The default amount of overprovisioning in most drives is chosen to be roughly enough to allow for reasonable performance and lifespan (affected by write amplification), and in MLC drives usually corresponds exactly to the discrepancy between a binary/memory gigabyte and a decimal/hard drive gigabyte, which simplifies marketing. Drives intended for high lifespan often have odd sizes due to their higher default overprovisioning.

userbinator · on Feb 15, 2015

but only once the disk is mostly full

...because it's basically changing what the definition of "full" is.

xoa · on Feb 15, 2015

Sure in a few cases, it's well known and a straight forward cost/performance tradeoff. Manufacturer internal specified over-provisioning is mainly a matter of economics. Within the technical limits of their particular NAND and controller, they pick a number that will yield the desired performance and longevity for their general target audience of the drive within the right price budget, but there's nothing wrong with tweaking that a bit if someone has different needs. More space can improve performance in some areas, in particular performance consistency and IOPSs, and increase overall drive longevity, but that extra NAND is of course not available for user use. One of the general differences in "enterprise" drives (beyond features like power loss caps) is just plain much higher factory over-provisioning.

It's not bad to know about, it's just another tradeoff case in storage. For scenarios that can benefit from IOPS/consistency or have huge, random loads it may be a very simple way to get a nice bump, particularly out of a "consumer" drive.
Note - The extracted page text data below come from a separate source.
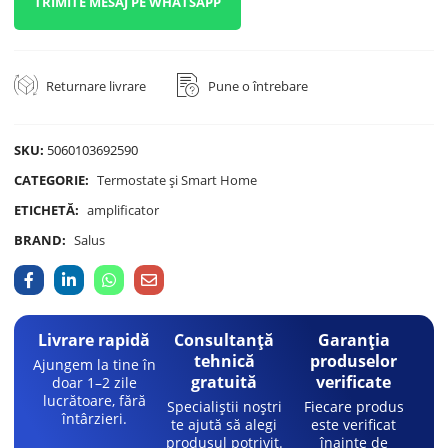
TRIMITE MESAJ PE WHATSAPP
Returnare livrare
Pune o întrebare
SKU:
5060103692590
CATEGORIE:
Termostate și Smart Home
ETICHETĂ:
amplificator
BRAND:
Salus
Livrare rapidă
Consultanță
Garanția
tehnică
produselor
Ajungem la tine în
gratuită
verificate
doar 1–2 zile
lucrătoare, fără
Specialiștii noștri
Fiecare produs
întârzieri.
te ajută să alegi
este verificat
produsul potrivit.
înainte de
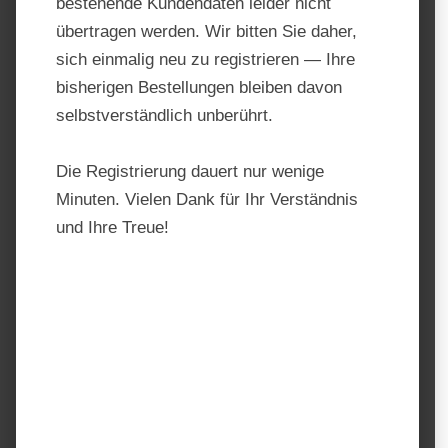
bestehende Kundendaten leider nicht
übertragen werden. Wir bitten Sie daher,
sich einmalig neu zu registrieren — Ihre
bisherigen Bestellungen bleiben davon
selbstverständlich unberührt.
Die Registrierung dauert nur wenige
Minuten. Vielen Dank für Ihr Verständnis
und Ihre Treue!
Semhof® Bio Hafer Gold
Produktnummer:
210601.1
Hersteller:
Semhof
Regulärer Preis:
11,99 €
Preise inkl. MwSt. zzgl. Versandkosten
auswählen
Einheit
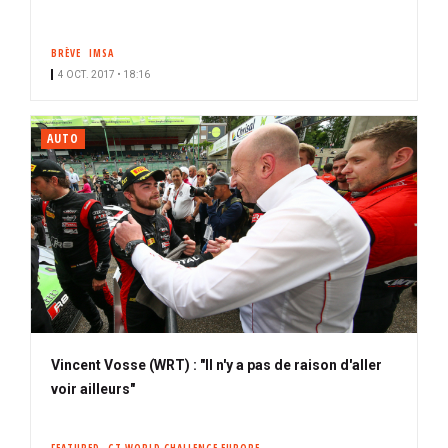
BRÈVE
IMSA
4 OCT. 2017 • 18:16
AUTO
Vincent Vosse (WRT) : "Il n'y a pas de raison d'aller
voir ailleurs"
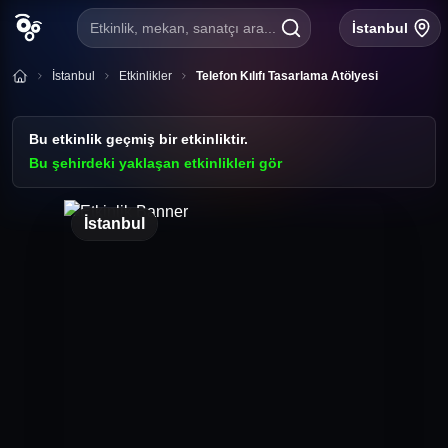
Etkinlik, mekan, sanatçı ara...
İstanbul
İstanbul
Etkinlikler
Telefon Kılıfı Tasarlama Atölyesi
Bu etkinlik geçmiş bir etkinliktir.
Bu şehirdeki yaklaşan etkinlikleri gör
İstanbul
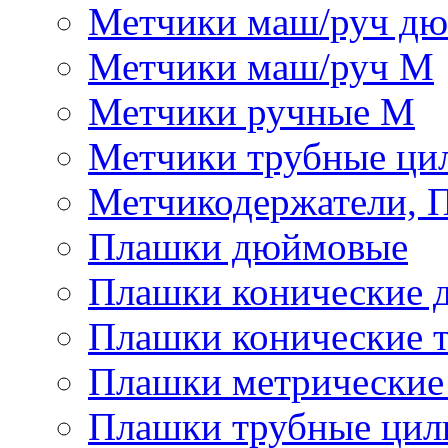
Метчики маш/руч д
Метчики маш/руч М
Метчики ручные М
Метчики трубные ци
Метчикодержатели, 
Плашки дюймовые
Плашки конические 
Плашки конические 
Плашки метрически
Плашки трубные цил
For simpler loads it's a total waste versus more available storage, or even a negative if it would result in data getting pushed off of SSD onto something slower. The value also can vary from drive to drive too, so it should always get tested.

I agree with you though that the article should have mentioned that, like all tuning, there are no universals (or the manufacturer would have done it already), and that in general for modern SSDs the defaults are just fine unless you've got a specific reason otherwise (and can quantify the result). I suppose many programmers will be generating loads far higher then the typical consumer, but even so I suspect default will usually be the right choice.
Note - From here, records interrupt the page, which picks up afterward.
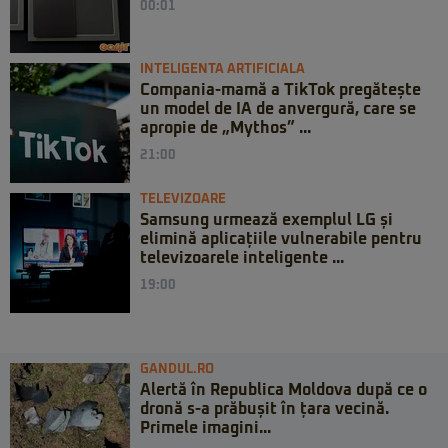
00:01
INTELIGENTA ARTIFICIALA
Compania-mamă a TikTok pregătește
un model de IA de anvergură, care se
apropie de „Mythos” ...
21:00
TELEVIZOARE
Samsung urmează exemplul LG și
elimină aplicațiile vulnerabile pentru
televizoarele inteligente ...
19:00
GANDUL.RO
Alertă în Republica Moldova după ce o
dronă s-a prăbușit în țara vecină.
Primele imagini...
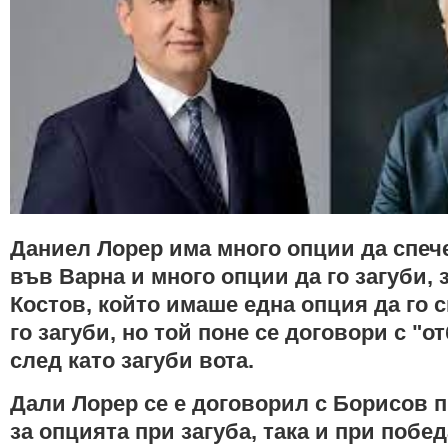
Даниел Лорер има много опции да спеч
във Варна и много опции да го загуби, 
Костов, който имаше една опция да го с
го загуби, но той поне се договори с "о
след като загуби вота.
Дали Лорер се е договорил с Борисов пр
за опцията при загуба, така и при побе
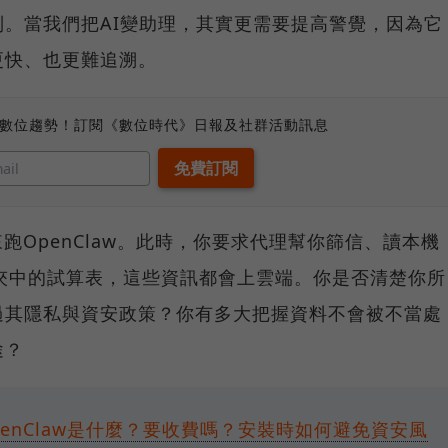
。當我們把AI變助理，其實更需要提高警覺，因為它
更快、也更難追溯。
、數位趨勢！訂閱《數位時代》日報及社群活動訊息
跑OpenClaw。此時，你要求代理幫你篩信、讀本機
料夾中的試算表，這些資訊都會上雲端。你是否清楚你所
過其隱私與資安政策？你有多大把握資料不會被不當處
途？
penClaw是什麼？要收費嗎？安裝時如何避免資安風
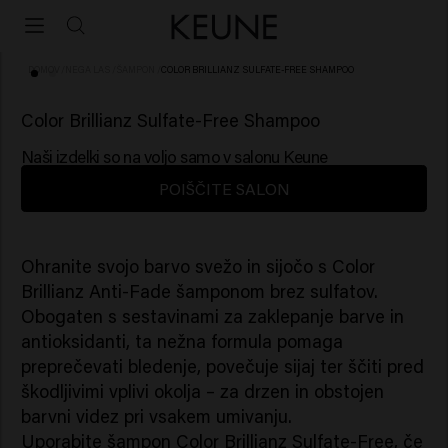
DOMOV
/
NEGA LAS
/
ŠAMPON
/
COLOR BRILLIANZ SULFATE-FREE SHAMPOO
(2)
Color Brillianz Sulfate-Free Shampoo
Naši izdelki so na voljo samo v salonu Keune
POIŠČITE SALON
Ohranite svojo barvo svežo in sijočo s Color
Brillianz Anti-Fade šamponom brez sulfatov.
Obogaten s sestavinami za zaklepanje barve in
antioksidanti, ta nežna formula pomaga
preprečevati bledenje, povečuje sijaj ter ščiti pred
škodljivimi vplivi okolja – za drzen in obstojen
barvni videz pri vsakem umivanju.
Uporabite šampon Color Brillianz Sulfate-Free, če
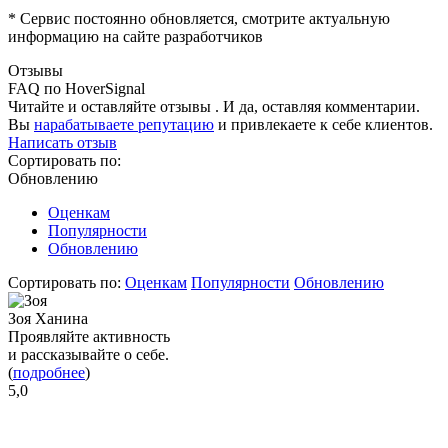
* Сервис постоянно обновляется, смотрите актуальную
информацию на сайте разработчиков
Отзывы
FAQ по HoverSignal
Читайте и оставляйте отзывы . И да, оставляя комментарии.
Вы
нарабатываете репутацию
и привлекаете к себе клиентов.
Написать отзыв
Сортировать по:
Обновлению
Оценкам
Популярности
Обновлению
Сортировать по:
Оценкам
Популярности
Обновлению
Зоя Ханина
Проявляйте активность
и рассказывайте о себе.
(
подробнее
)
5,0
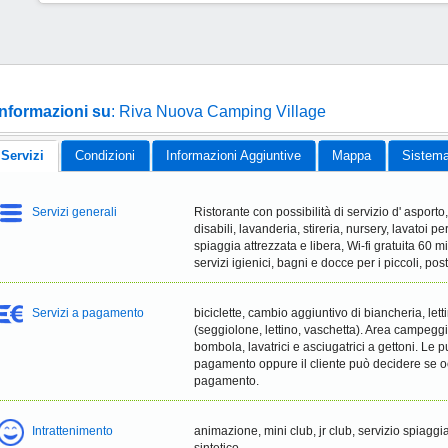
Informazioni su
: Riva Nuova Camping Village
Servizi
Condizioni
Informazioni Aggiuntive
Mappa
Sistema
Servizi generali
Ristorante con possibilità di servizio d' asporto
disabili, lavanderia, stireria, nursery, lavatoi pe
spiaggia attrezzata e libera, Wi-fi gratuita 60
servizi igienici, bagni e docce per i piccoli, pos
Servizi a pagamento
biciclette, cambio aggiuntivo di biancheria, le
(seggiolone, lettino, vaschetta). Area campeggi
bombola, lavatrici e asciugatrici a gettoni. Le pu
pagamento oppure il cliente può decidere se
pagamento.
Intrattenimento
animazione, mini club, jr club, servizio spiagg
sintetico.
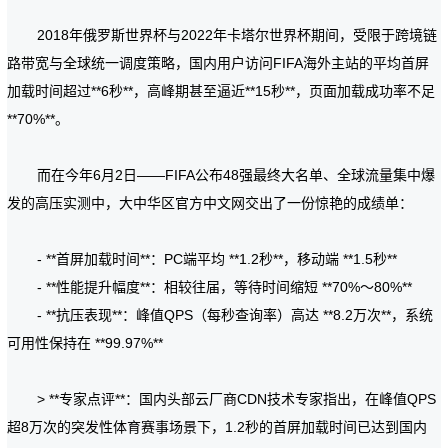
2018年俄罗斯世界杯与2022年卡塔尔世界杯期间，受限于跨境链
路带宽与全球统一调度策略，国内用户访问FIFA海外主站的平均首屏
加载时间超过**6秒**，高峰期甚至逼近**15秒**，页面加载成功率不足
**70%**。
而在今年6月2日——FIFA公布48强最终大名单、全球流量集中爆
发的高压实测中，大中华区官方中文网交出了一份惊艳的成绩单：
- **首屏加载时间**：PC端平均 **1.2秒**，移动端 **1.5秒**
- **性能提升幅度**：相较往届，等待时间缩短 **70%～80%**
- **抗压表现**：峰值QPS（每秒查询率）高达 **8.2万次**，系统
可用性保持在 **99.97%**
> **专家点评**：国内头部云厂商CDN技术专家指出，在峰值QPS
超8万次的突发性体育赛事场景下，1.2秒的首屏加载时间已达到国内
bigbugbag · on Feb 15, 2015

The manufacturer may have his own reason[1] to do some over-provisioning, as a user I intentionally leave some ssd space unpartitioned to avoid the terrible performance drop when the SSD gets full.

[1] Remember this microSD article ? http://www.bunniestudios.com/blog/?p=918 I wouldn't be surprised to learn that manufacturers combine controller and over-provisioning as a cheaper and more flexible alternative to a full test of the SSD.
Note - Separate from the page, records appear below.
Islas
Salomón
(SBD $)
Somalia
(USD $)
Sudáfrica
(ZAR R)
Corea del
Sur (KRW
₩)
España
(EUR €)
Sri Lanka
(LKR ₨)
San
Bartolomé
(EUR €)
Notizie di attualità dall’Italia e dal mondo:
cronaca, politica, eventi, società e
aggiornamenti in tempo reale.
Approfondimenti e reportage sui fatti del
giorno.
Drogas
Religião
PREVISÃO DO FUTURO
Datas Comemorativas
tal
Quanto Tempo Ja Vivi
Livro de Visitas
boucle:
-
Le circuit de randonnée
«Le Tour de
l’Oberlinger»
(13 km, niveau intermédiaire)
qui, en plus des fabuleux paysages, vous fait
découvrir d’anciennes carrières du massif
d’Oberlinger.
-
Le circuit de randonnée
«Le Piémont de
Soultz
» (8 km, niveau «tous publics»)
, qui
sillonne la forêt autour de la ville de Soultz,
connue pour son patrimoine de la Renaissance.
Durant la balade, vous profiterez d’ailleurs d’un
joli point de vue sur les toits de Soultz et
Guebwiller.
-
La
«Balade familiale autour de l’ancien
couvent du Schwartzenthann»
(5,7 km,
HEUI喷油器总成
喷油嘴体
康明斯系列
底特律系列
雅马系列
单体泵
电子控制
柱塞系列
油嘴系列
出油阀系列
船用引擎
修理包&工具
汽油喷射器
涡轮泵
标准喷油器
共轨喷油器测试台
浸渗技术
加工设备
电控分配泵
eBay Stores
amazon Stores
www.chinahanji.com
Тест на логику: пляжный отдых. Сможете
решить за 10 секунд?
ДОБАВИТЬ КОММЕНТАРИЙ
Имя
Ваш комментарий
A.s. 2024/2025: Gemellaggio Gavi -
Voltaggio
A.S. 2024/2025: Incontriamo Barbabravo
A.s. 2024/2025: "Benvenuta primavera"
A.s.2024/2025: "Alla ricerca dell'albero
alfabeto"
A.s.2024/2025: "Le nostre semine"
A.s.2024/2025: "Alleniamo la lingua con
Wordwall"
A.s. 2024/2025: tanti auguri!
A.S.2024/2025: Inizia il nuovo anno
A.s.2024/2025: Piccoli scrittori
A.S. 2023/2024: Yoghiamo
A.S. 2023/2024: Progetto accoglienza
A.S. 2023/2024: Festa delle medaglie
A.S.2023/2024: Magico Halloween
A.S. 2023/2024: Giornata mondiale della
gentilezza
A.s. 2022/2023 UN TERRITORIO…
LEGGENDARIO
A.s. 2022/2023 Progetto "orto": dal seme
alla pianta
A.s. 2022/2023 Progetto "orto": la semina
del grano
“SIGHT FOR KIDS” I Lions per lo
justincormack · on Feb 15, 2015

I used to overprovision hard drives, by not formatting the slower areas on the outside, which had slower streaming rates, when doing video streaming years ago. If I was going to do serious high write loads on consumer SSDs I would consider leaving 10% blank.

dollaaron · on Feb 15, 2015

It's my understanding that most manufacturers recommend overprovisioning of 8% for consumer drives, and 28% for drives used in enterprise.

qprofyeh · on Feb 14, 2015

Also, make backups regularly.

comrade1 · on Feb 14, 2015

I don't think any programmer needs to know more than what this information means practically to a programmer. I don't need the details - I have other things to worry about.

SSD is great because when we compile we are opening potentially hundreds of files at once. SSD is great for parallel access and blows away spinning drives.

Also, as a programmer I replace my computer every 5 years. More often than that is too much of a time sink. I may replace some parts in those 5 years. For example I upped the RAM and replaced the harddrive with an ssd on my 2009 MacBook pro. But in 2015 I purchased a MacBook pro with 16gb ram and a 1tb ssd.

as a programmer I want to focus on the programming.

Edit: sorry, I read the article but didn't quickly understand that this is a summary chapter of a book written for programmers that actually do have to worry about ssd access vs normal hard drives. It makes much more sense in this context.